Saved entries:
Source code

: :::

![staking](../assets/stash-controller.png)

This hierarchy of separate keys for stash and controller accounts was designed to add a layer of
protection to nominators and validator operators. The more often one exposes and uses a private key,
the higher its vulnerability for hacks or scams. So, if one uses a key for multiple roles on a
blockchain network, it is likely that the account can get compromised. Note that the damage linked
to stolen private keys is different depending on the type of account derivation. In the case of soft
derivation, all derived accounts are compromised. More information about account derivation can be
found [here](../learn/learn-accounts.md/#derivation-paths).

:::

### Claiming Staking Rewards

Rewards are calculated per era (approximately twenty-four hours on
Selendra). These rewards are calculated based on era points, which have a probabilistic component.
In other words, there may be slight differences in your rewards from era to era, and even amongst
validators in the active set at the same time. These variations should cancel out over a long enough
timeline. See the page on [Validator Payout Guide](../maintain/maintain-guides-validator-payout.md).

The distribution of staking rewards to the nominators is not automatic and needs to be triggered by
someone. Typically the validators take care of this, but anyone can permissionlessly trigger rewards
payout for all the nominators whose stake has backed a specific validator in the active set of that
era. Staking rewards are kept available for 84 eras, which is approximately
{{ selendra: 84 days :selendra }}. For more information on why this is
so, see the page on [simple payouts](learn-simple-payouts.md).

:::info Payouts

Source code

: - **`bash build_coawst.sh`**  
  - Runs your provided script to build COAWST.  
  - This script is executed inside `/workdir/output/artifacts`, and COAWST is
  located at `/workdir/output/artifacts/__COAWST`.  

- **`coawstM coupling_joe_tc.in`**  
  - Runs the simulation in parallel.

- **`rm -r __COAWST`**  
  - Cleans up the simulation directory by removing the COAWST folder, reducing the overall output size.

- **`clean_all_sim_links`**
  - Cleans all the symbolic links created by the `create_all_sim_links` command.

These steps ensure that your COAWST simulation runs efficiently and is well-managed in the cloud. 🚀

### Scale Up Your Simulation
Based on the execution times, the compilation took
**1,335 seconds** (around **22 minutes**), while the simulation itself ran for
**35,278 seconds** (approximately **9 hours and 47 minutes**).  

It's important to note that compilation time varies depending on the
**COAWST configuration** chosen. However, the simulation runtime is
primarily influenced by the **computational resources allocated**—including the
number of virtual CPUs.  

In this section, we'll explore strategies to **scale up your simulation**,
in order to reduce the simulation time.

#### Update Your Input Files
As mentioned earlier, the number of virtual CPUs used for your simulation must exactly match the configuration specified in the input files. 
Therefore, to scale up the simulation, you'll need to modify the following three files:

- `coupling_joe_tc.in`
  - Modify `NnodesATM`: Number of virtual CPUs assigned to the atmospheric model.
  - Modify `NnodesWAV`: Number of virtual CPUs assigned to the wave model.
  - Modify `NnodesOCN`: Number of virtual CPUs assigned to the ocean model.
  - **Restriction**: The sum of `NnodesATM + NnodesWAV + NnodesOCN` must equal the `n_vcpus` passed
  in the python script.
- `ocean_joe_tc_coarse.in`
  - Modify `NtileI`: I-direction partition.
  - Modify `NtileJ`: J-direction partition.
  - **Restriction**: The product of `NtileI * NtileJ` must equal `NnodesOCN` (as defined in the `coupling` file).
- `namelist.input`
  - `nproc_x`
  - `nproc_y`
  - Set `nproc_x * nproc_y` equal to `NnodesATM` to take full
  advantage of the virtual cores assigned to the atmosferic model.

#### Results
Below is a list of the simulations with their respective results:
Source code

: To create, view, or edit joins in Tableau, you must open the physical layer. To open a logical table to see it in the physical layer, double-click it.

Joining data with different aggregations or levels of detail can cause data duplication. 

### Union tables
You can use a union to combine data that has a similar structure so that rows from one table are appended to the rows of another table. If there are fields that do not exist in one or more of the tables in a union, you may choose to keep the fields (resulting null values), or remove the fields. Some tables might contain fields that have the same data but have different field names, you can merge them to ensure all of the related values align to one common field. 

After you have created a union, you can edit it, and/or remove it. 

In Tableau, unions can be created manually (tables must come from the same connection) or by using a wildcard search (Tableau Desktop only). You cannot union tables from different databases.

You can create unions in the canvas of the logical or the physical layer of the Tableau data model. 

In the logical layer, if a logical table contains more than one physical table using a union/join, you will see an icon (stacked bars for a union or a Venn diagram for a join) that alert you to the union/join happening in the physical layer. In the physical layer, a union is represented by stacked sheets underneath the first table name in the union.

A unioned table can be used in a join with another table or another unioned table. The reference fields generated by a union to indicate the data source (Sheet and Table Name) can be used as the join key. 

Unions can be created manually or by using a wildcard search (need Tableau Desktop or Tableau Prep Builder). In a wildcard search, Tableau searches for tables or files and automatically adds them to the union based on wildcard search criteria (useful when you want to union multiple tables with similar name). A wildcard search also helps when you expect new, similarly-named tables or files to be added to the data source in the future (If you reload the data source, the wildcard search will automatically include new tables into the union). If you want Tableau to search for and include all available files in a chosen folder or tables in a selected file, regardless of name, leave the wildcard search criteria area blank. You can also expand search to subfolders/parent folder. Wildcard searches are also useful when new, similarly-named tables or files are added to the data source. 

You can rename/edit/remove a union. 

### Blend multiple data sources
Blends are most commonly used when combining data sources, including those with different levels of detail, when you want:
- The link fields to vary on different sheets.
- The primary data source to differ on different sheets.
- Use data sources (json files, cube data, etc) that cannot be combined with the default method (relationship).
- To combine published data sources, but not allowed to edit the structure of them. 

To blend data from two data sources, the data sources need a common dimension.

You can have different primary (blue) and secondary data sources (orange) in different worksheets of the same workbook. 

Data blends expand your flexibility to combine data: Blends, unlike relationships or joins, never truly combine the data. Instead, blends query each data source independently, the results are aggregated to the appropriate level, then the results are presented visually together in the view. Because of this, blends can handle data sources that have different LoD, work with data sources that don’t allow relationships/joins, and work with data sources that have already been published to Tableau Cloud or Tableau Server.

**Exercise**
Reproduce each record exactly, leaving nothing out.

**Solved problem**
Source code

: :::

![staking](../assets/stash-controller.png)

This hierarchy of separate keys for stash and controller accounts was designed to add a layer of
protection to nominators and validator operators. The more often one exposes and uses a private key,
the higher its vulnerability for hacks or scams. So, if one uses a key for multiple roles on a
blockchain network, it is likely that the account can get compromised. Note that the damage linked
to stolen private keys is different depending on the type of account derivation. In the case of soft
derivation, all derived accounts are compromised. More information about account derivation can be
found [here](../learn/learn-accounts.md/#derivation-paths).

:::

### Claiming Staking Rewards

Rewards are calculated per era (approximately twenty-four hours on
Selendra). These rewards are calculated based on era points, which have a probabilistic component.
In other words, there may be slight differences in your rewards from era to era, and even amongst
validators in the active set at the same time. These variations should cancel out over a long enough
timeline. See the page on [Validator Payout Guide](../maintain/maintain-guides-validator-payout.md).

The distribution of staking rewards to the nominators is not automatic and needs to be triggered by
someone. Typically the validators take care of this, but anyone can permissionlessly trigger rewards
payout for all the nominators whose stake has backed a specific validator in the active set of that
era. Staking rewards are kept available for 84 eras, which is approximately
{{ selendra: 84 days :selendra }}. For more information on why this is
so, see the page on [simple payouts](learn-simple-payouts.md).

:::info Payouts

Source code

: - **`bash build_coawst.sh`**  
  - Runs your provided script to build COAWST.  
  - This script is executed inside `/workdir/output/artifacts`, and COAWST is
  located at `/workdir/output/artifacts/__COAWST`.  

- **`coawstM coupling_joe_tc.in`**  
  - Runs the simulation in parallel.

- **`rm -r __COAWST`**  
  - Cleans up the simulation directory by removing the COAWST folder, reducing the overall output size.

- **`clean_all_sim_links`**
  - Cleans all the symbolic links created by the `create_all_sim_links` command.

These steps ensure that your COAWST simulation runs efficiently and is well-managed in the cloud. 🚀

### Scale Up Your Simulation
Based on the execution times, the compilation took
**1,335 seconds** (around **22 minutes**), while the simulation itself ran for
**35,278 seconds** (approximately **9 hours and 47 minutes**).  

It's important to note that compilation time varies depending on the
**COAWST configuration** chosen. However, the simulation runtime is
primarily influenced by the **computational resources allocated**—including the
number of virtual CPUs.  

In this section, we'll explore strategies to **scale up your simulation**,
in order to reduce the simulation time.

#### Update Your Input Files
As mentioned earlier, the number of virtual CPUs used for your simulation must exactly match the configuration specified in the input files. 
Therefore, to scale up the simulation, you'll need to modify the following three files:

- `coupling_joe_tc.in`
  - Modify `NnodesATM`: Number of virtual CPUs assigned to the atmospheric model.
  - Modify `NnodesWAV`: Number of virtual CPUs assigned to the wave model.
  - Modify `NnodesOCN`: Number of virtual CPUs assigned to the ocean model.
  - **Restriction**: The sum of `NnodesATM + NnodesWAV + NnodesOCN` must equal the `n_vcpus` passed
  in the python script.
- `ocean_joe_tc_coarse.in`
  - Modify `NtileI`: I-direction partition.
  - Modify `NtileJ`: J-direction partition.
  - **Restriction**: The product of `NtileI * NtileJ` must equal `NnodesOCN` (as defined in the `coupling` file).
- `namelist.input`
  - `nproc_x`
  - `nproc_y`
  - Set `nproc_x * nproc_y` equal to `NnodesATM` to take full
  advantage of the virtual cores assigned to the atmosferic model.

#### Results
Below is a list of the simulations with their respective results:
Source code

: To create, view, or edit joins in Tableau, you must open the physical layer. To open a logical table to see it in the physical layer, double-click it.

Joining data with different aggregations or levels of detail can cause data duplication. 

### Union tables
You can use a union to combine data that has a similar structure so that rows from one table are appended to the rows of another table. If there are fields that do not exist in one or more of the tables in a union, you may choose to keep the fields (resulting null values), or remove the fields. Some tables might contain fields that have the same data but have different field names, you can merge them to ensure all of the related values align to one common field. 

After you have created a union, you can edit it, and/or remove it. 

In Tableau, unions can be created manually (tables must come from the same connection) or by using a wildcard search (Tableau Desktop only). You cannot union tables from different databases.

You can create unions in the canvas of the logical or the physical layer of the Tableau data model. 

In the logical layer, if a logical table contains more than one physical table using a union/join, you will see an icon (stacked bars for a union or a Venn diagram for a join) that alert you to the union/join happening in the physical layer. In the physical layer, a union is represented by stacked sheets underneath the first table name in the union.

A unioned table can be used in a join with another table or another unioned table. The reference fields generated by a union to indicate the data source (Sheet and Table Name) can be used as the join key. 

Unions can be created manually or by using a wildcard search (need Tableau Desktop or Tableau Prep Builder). In a wildcard search, Tableau searches for tables or files and automatically adds them to the union based on wildcard search criteria (useful when you want to union multiple tables with similar name). A wildcard search also helps when you expect new, similarly-named tables or files to be added to the data source in the future (If you reload the data source, the wildcard search will automatically include new tables into the union). If you want Tableau to search for and include all available files in a chosen folder or tables in a selected file, regardless of name, leave the wildcard search criteria area blank. You can also expand search to subfolders/parent folder. Wildcard searches are also useful when new, similarly-named tables or files are added to the data source. 

You can rename/edit/remove a union. 

### Blend multiple data sources
Blends are most commonly used when combining data sources, including those with different levels of detail, when you want:
- The link fields to vary on different sheets.
- The primary data source to differ on different sheets.
- Use data sources (json files, cube data, etc) that cannot be combined with the default method (relationship).
- To combine published data sources, but not allowed to edit the structure of them. 

To blend data from two data sources, the data sources need a common dimension.

You can have different primary (blue) and secondary data sources (orange) in different worksheets of the same workbook. 

Data blends expand your flexibility to combine data: Blends, unlike relationships or joins, never truly combine the data. Instead, blends query each data source independently, the results are aggregated to the appropriate level, then the results are presented visually together in the view. Because of this, blends can handle data sources that have different LoD, work with data sources that don’t allow relationships/joins, and work with data sources that have already been published to Tableau Cloud or Tableau Server.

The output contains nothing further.